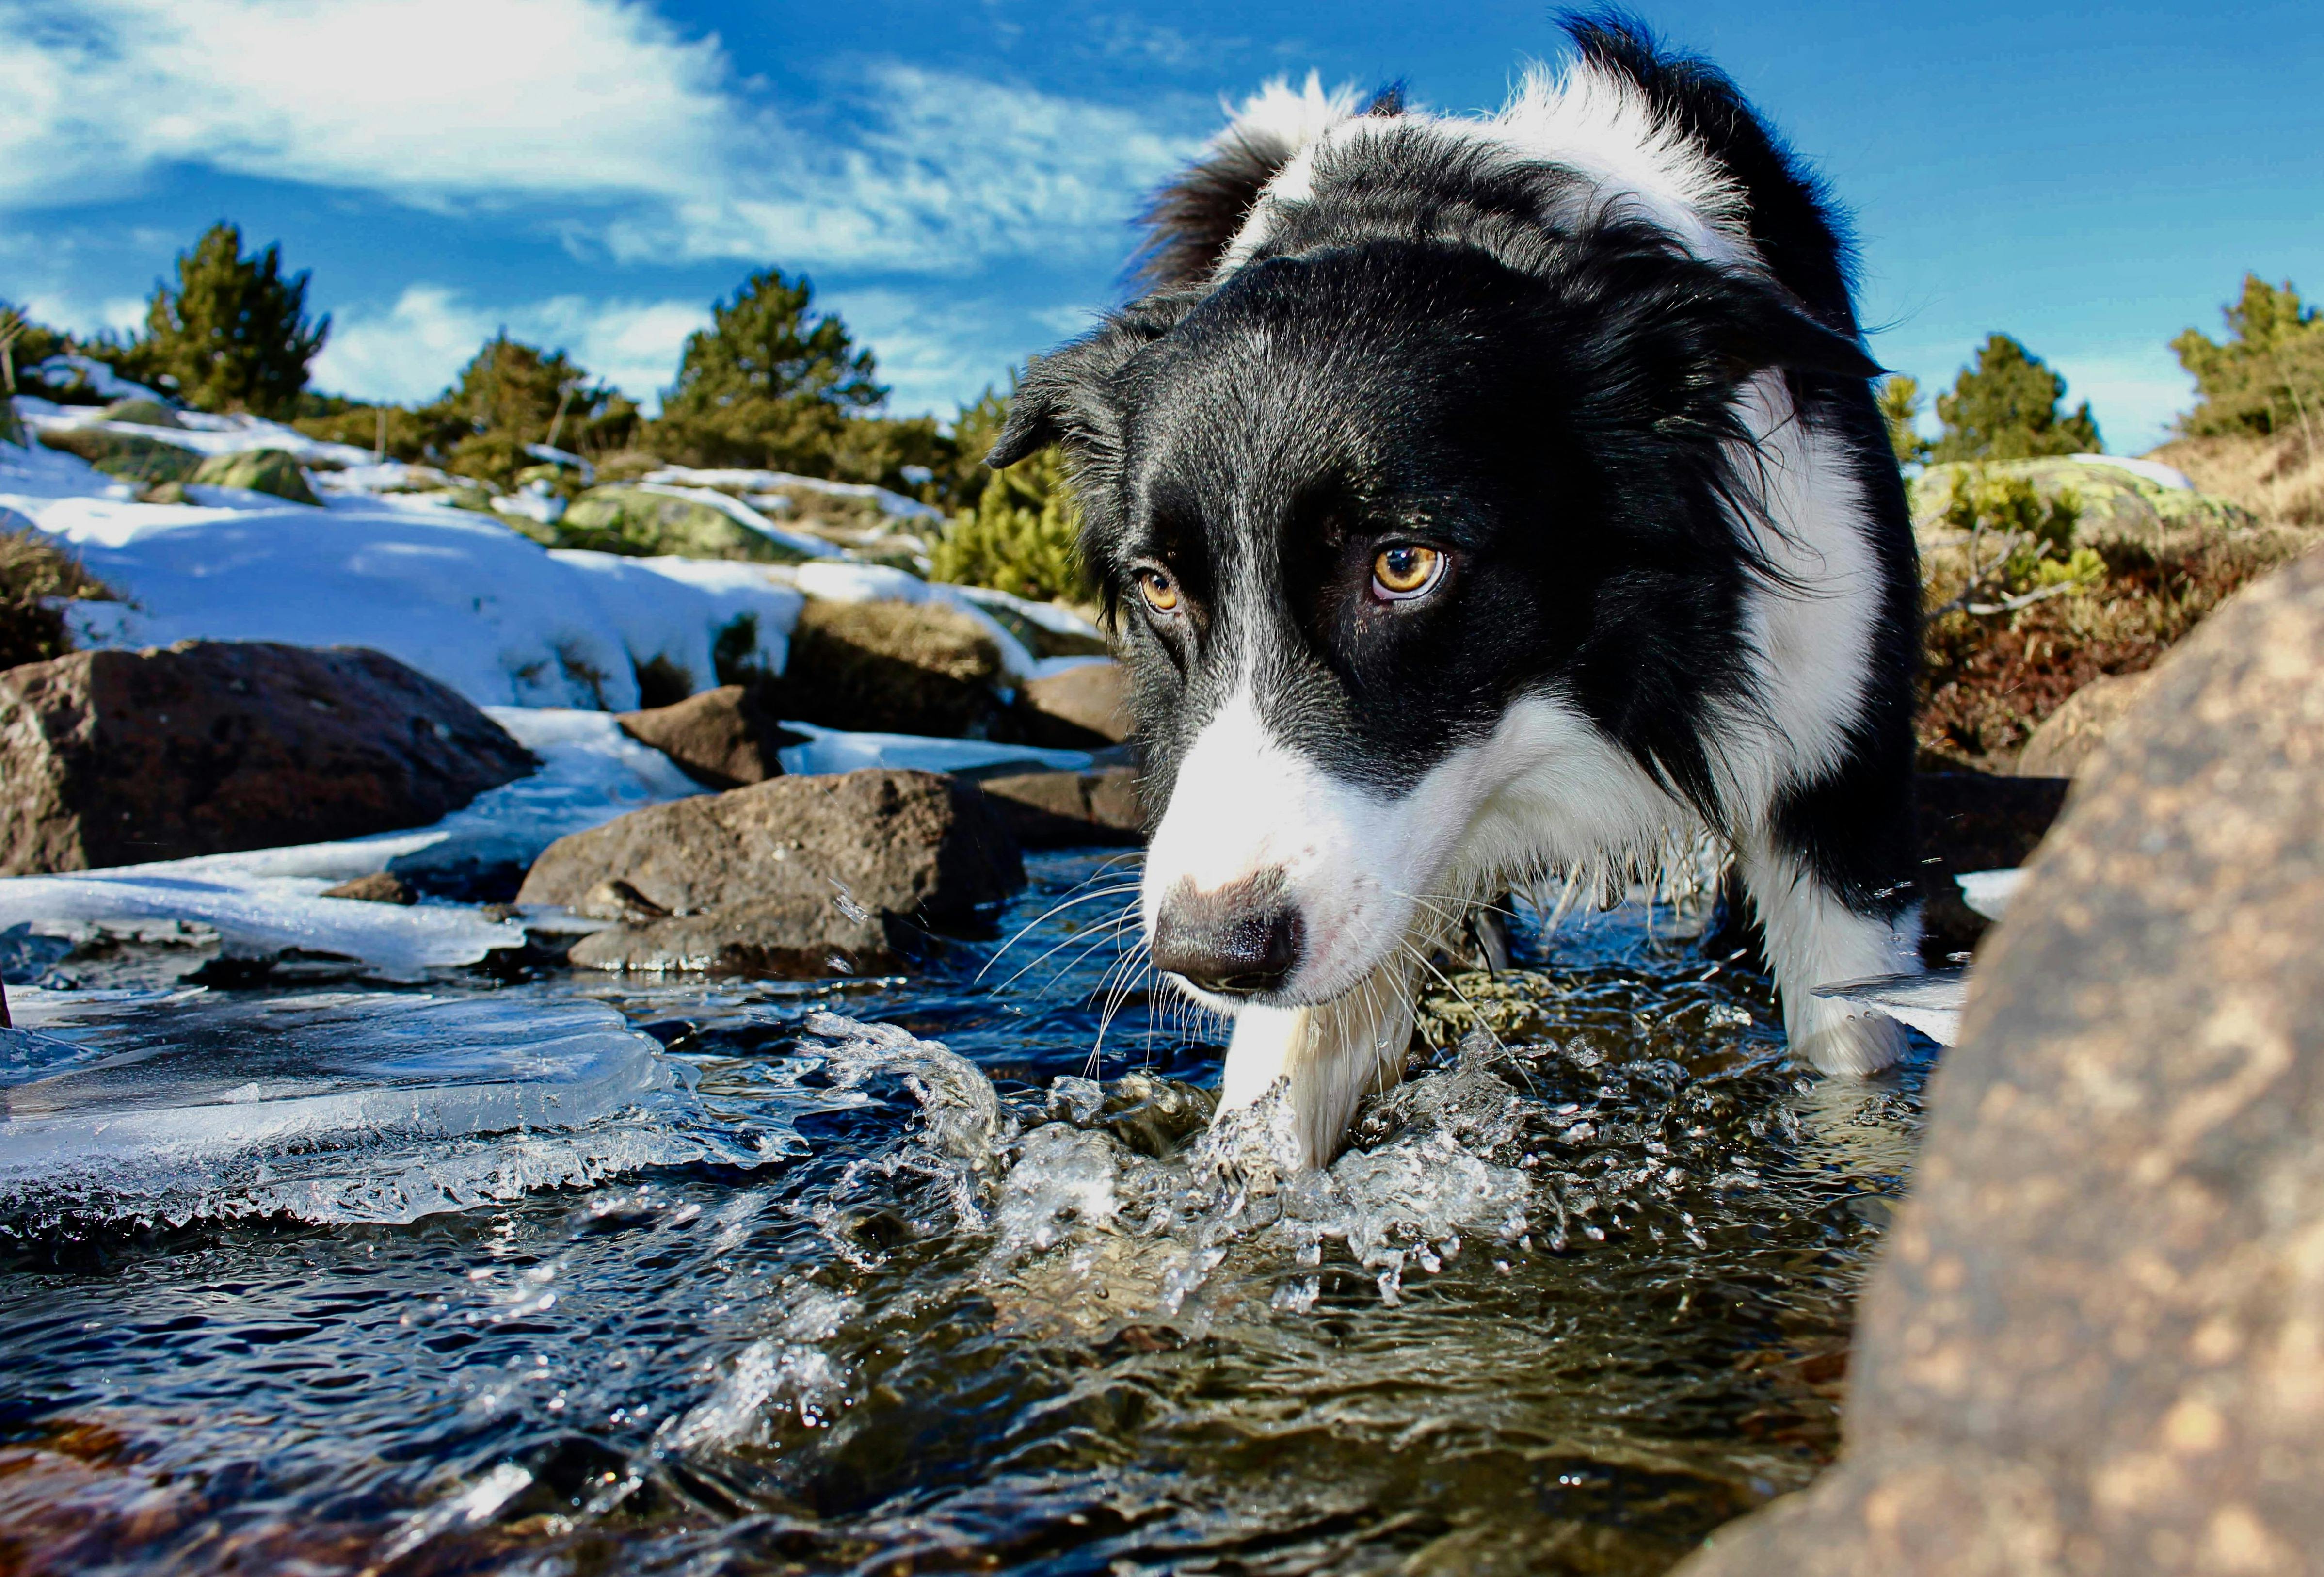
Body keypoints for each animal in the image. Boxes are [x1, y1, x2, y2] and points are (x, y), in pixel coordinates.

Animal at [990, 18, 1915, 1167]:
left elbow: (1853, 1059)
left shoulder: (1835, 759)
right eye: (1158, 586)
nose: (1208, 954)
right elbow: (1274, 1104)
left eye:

### Exercise directions
Nothing but the lines from the one holding "left elbow: (1853, 1059)" through the end of the listing above should appear, each exactly as given.

### Answer to the exercise
left elbow: (1853, 1059)
left shoulder: (1835, 759)
right eye: (1158, 586)
nose: (1208, 954)
right elbow: (1274, 1104)
left eye:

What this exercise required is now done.